Vmm /

OpenBSD VMM Install Guide

In this guide, we discuss how to install an OpenBSD virtual machine inside VMM.

NOTE: This guide is no substitute for reading the OpenBSD FAQ. In particular, you should read the Installation Guide

  1. vmm is a hypervisor, which allows us to run multiple virtual machines inside a single physical server (a dedicated server). Your virtual machine is a guest which lives inside the host. You will first need to connect to the host, which runs the hypervisor. The hostname may be of the form host.example.com. Check your email or contact your network admin if you are uncertain.
    1. NOTE: The host machine (host.example.com) is NOT the guest virtual machine (username.host.example.com). Your virtual private server runs as a guest inside a host machine. You have root access inside your guest machine, but not the host machine.
    2. NOTE: The host is not your personal virtual machine (VM). Your personal VM is a guest inside the host. The guest lives inside the host, so in order to get serial console access to the guest, you must first log in to the host.
  2. Read up on vmctl for how to administer your virtual machine. NOTE: VMM uses ssh rather than VNC or a webpanel to administer your virtual machine.
  3. Once inside the host machine, type:
    $ vmctl console <VM name>

    Make sure to replace <VM name> with the actual virtual machine name. The VM name will be in your email, and is likely your username.
This will open the serial console, so you can administer the virtual machine during bootup.
$ ssh host.example.com
Last login: Sun Apr  7 16:16:18 2024 from
OpenBSD 7.4 (GENERIC.MP) #2: Fri Dec  8 15:39:04 MST 2023

NOTE: This is the host, not the guest!
username$ vmctl console username
Connected to /dev/ttypd (speed 115200)
  1. At any time, if you want to escape the serial console, type ~. (tilde followed by a period) or ~^d (tilde followed by ctrl+d). Note: ^d is ctrl+d. Sometimes, you may need to press enter a few times before the ~. or ~^d combination works. On some keyboards, you may need to type ~~. (two tildes followed by a period).
  2. You can safely ignore the error message Boot failed: not a bootable disk. By default, your virtual machine will boot from the OpenBSD ISO image when there is no operating system installed. After the OS is installed, your virtual machine will automatically boot from hard disk instead of ISO image. There is no need to mount/unmount the ISO image.
    Boot failed: not a bootable disk
    CD-ROM: E0
    Loading /7.5/AMD64/CDBOOT
    probing: pc0 com0 mem[638K 2046M a20=on]
    disk: hd0+* cd0
    >> OpenBSD/amd64 CDBOOT 3.65
    cannot open cd0a:/etc/random.seed: No such file or directory
    booting cd0a:/7.5/amd64/bsd.rd: 4076463+1688576+3891240+0+708608 [109+464016+317541]=0xaa40e8
    entry point at 0xffffffff81001000
    Copyright (c) 1982, 1986, 1989, 1991, 1993
            The Regents of the University of California.  All rights reserved.
    Copyright (c) 1995-2024 OpenBSD. All rights reserved.  https://www.OpenBSD.org
    OpenBSD 7.5 (RAMDISK_CD) #76: Wed Mar 20 15:53:54 MDT 2024
  3. Once you see the bootup screen, follow the normal install instructions.
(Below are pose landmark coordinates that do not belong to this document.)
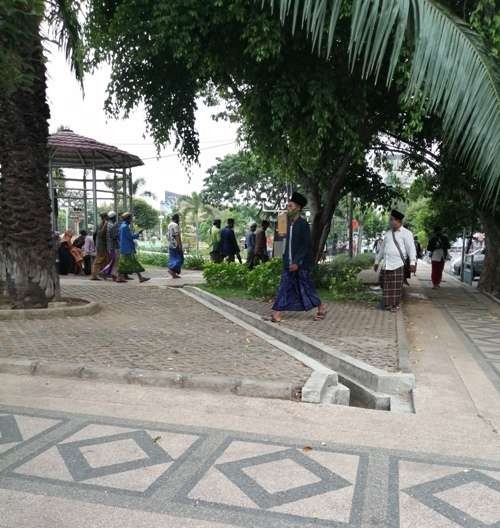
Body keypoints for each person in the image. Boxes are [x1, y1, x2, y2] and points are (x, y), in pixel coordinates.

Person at [270, 192, 327, 323]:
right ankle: (277, 313)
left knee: (307, 286)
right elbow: (280, 239)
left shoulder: (303, 225)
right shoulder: (285, 222)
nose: (287, 209)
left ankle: (321, 307)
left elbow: (305, 246)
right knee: (284, 286)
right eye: (287, 206)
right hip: (287, 263)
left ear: (298, 208)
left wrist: (297, 262)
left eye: (290, 206)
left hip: (300, 264)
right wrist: (279, 256)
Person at [374, 210, 417, 312]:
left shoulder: (406, 233)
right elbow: (382, 249)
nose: (390, 221)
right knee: (386, 285)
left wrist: (412, 262)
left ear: (397, 221)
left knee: (396, 287)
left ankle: (395, 305)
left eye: (391, 219)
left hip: (398, 264)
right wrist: (376, 261)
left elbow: (411, 248)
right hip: (386, 264)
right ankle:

Upgrade/Reinstall with bsd.rd

NOTE: OpenBSD now provides sysupgrade for unattended system upgrades. For routine system upgrades, sysupgrade is preferred.

  1. To delete all data on your disk and reinstall the operating system, see the OS reinstall guide.
  2. If you want to upgrade or reinstall the operating system, follow the bsd.rd install guide. You will want to type something immediately after you see the boot prompt to prevent the system from automatically booting the default kernel. Alternatively, you can edit /etc/boot.conf. If the system automatically boots by accident, you will need to restart the system. You can log in and then run $ doas shutdown -r now to reboot.

Bug fixes

VMM appears to have a bug where VMs lose network connectivity after a few hours. Here is one workaround.

Run these command to add this cronjob:

# echo "@reboot /usr/bin/tmux new -d 'while true; do /sbin/ping -i5; done' \;" >> /var/cron/tabs/root
# /usr/bin/tmux new -d 'while true; do /sbin/ping -i5; done' \;

Alternatively, you can manually add this line to the bottom of your crontab:

@reboot /usr/bin/tmux new -d 'while true; do /sbin/ping -i5; done' \;

This helps ensure that a ping runs in the background to keep the network alive.